The word "with" may appear in some lines of the data; copy every such line.

[Recorded data]
+ + + + +
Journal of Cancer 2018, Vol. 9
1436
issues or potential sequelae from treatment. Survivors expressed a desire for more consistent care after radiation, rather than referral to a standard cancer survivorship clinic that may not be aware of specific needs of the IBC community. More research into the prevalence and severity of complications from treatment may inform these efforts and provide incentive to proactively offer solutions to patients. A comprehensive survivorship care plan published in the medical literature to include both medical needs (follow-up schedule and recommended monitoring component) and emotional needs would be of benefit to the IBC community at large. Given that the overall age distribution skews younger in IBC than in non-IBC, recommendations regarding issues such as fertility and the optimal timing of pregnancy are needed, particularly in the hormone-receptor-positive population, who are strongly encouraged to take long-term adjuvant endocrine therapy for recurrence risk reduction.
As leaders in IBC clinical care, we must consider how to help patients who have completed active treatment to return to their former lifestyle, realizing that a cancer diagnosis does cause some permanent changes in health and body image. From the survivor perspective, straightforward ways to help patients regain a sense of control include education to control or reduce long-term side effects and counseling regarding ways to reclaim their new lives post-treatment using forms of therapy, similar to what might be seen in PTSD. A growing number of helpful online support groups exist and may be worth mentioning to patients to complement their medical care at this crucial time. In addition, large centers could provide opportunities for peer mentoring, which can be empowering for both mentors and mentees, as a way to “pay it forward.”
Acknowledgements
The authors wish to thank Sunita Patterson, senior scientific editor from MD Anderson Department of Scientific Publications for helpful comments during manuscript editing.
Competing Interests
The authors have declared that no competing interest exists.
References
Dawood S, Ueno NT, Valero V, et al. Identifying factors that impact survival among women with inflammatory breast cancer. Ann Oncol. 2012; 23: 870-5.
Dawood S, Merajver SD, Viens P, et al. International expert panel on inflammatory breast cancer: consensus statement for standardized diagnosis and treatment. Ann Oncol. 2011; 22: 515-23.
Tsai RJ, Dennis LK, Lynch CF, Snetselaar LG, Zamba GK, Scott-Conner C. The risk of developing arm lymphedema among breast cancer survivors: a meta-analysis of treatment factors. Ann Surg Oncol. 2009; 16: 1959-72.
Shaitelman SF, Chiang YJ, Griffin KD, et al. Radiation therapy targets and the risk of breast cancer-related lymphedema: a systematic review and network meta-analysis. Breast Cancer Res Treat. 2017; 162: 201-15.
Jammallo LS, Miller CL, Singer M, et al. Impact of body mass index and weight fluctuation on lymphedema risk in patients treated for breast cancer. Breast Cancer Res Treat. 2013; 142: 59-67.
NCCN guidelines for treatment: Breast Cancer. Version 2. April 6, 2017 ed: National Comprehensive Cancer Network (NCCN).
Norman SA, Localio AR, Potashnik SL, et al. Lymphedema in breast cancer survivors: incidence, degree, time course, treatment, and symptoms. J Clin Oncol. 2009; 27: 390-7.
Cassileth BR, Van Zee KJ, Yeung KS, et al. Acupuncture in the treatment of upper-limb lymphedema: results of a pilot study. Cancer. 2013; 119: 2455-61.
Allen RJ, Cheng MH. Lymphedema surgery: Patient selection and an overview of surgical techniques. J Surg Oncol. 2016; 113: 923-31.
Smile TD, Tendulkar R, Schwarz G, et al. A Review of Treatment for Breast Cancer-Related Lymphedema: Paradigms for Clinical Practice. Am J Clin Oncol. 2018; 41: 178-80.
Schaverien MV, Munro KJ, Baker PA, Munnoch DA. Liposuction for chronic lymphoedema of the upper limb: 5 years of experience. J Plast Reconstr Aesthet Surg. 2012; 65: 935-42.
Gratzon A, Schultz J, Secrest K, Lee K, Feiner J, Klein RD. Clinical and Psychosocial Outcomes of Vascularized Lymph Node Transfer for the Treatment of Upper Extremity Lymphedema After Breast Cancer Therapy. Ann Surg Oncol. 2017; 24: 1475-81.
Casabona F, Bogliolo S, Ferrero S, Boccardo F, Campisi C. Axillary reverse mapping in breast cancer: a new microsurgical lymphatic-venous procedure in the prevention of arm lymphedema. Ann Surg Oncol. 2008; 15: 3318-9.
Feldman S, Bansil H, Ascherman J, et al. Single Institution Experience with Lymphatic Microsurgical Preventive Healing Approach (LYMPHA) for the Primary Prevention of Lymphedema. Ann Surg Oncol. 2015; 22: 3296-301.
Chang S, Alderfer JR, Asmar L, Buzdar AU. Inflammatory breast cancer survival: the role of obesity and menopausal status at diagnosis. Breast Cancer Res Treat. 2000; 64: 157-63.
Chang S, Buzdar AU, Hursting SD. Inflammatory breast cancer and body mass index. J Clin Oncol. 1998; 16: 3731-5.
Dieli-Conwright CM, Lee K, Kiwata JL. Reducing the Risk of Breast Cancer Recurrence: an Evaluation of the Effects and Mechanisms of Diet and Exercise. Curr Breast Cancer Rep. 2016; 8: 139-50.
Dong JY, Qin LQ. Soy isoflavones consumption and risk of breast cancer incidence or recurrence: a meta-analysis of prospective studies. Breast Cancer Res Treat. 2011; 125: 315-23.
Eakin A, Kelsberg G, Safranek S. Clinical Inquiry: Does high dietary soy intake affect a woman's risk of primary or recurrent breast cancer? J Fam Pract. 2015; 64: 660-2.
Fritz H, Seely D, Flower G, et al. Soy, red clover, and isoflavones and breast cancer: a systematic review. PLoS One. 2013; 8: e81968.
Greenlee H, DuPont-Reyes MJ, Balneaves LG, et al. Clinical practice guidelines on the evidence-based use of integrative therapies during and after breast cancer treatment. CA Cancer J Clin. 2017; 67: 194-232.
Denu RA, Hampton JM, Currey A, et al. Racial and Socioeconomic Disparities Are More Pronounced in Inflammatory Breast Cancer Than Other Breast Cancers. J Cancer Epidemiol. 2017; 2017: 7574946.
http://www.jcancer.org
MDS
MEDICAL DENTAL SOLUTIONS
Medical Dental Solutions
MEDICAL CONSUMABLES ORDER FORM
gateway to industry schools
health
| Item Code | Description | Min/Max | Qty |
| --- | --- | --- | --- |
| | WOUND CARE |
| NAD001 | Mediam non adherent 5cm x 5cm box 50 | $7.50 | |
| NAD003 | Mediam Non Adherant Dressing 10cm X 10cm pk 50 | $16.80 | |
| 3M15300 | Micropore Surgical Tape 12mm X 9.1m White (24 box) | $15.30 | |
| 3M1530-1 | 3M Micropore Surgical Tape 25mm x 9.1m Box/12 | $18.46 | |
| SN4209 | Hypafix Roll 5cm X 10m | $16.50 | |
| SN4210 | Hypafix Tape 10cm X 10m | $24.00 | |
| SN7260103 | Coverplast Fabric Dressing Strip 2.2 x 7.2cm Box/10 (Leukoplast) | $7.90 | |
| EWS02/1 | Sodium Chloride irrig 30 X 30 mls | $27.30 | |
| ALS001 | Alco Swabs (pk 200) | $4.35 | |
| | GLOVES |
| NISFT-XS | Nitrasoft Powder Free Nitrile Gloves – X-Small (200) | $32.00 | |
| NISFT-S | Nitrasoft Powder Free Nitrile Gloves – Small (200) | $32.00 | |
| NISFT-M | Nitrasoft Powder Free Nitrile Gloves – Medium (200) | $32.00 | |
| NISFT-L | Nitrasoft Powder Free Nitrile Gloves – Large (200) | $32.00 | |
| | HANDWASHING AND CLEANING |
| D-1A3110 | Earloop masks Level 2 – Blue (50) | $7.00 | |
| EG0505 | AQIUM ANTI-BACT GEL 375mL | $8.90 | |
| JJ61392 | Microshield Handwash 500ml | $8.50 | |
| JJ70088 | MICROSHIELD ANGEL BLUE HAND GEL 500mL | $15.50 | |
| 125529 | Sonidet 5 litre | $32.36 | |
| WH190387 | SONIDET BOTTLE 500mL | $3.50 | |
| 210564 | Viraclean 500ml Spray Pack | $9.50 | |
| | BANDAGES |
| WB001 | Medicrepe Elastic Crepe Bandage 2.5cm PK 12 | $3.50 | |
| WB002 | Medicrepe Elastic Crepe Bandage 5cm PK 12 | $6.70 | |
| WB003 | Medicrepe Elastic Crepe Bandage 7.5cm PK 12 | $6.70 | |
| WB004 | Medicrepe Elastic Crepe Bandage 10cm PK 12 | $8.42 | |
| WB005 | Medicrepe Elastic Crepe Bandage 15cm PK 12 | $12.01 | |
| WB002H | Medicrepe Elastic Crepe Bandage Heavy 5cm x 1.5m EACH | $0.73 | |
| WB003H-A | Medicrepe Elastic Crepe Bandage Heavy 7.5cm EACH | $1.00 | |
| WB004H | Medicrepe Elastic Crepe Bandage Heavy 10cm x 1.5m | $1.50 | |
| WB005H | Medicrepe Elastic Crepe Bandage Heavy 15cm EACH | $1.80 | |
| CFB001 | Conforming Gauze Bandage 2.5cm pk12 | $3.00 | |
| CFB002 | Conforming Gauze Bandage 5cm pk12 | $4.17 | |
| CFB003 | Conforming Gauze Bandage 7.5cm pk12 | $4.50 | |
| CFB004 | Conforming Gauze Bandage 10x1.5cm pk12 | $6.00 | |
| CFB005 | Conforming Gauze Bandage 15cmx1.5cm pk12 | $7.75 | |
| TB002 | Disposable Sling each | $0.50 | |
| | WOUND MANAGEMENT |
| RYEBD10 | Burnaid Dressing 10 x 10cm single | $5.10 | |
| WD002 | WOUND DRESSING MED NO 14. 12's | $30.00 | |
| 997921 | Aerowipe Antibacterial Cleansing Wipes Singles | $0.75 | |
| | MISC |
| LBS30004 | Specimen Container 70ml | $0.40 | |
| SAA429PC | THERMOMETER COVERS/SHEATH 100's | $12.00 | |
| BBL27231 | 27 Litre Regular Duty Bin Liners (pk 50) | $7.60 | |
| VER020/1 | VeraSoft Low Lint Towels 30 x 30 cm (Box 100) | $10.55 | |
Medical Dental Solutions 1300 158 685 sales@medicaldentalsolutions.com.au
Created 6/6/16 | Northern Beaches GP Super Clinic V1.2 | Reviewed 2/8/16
+ + + + +
-- SOLUTION BELOW --
Dawood S, Ueno NT, Valero V, et al. Identifying factors that impact survival among women with inflammatory breast cancer. Ann Oncol. 2012; 23: 870-5.
Feldman S, Bansil H, Ascherman J, et al. Single Institution Experience with Lymphatic Microsurgical Preventive Healing Approach (LYMPHA) for the Primary Prevention of Lymphedema. Ann Surg Oncol. 2015; 22: 3296-301.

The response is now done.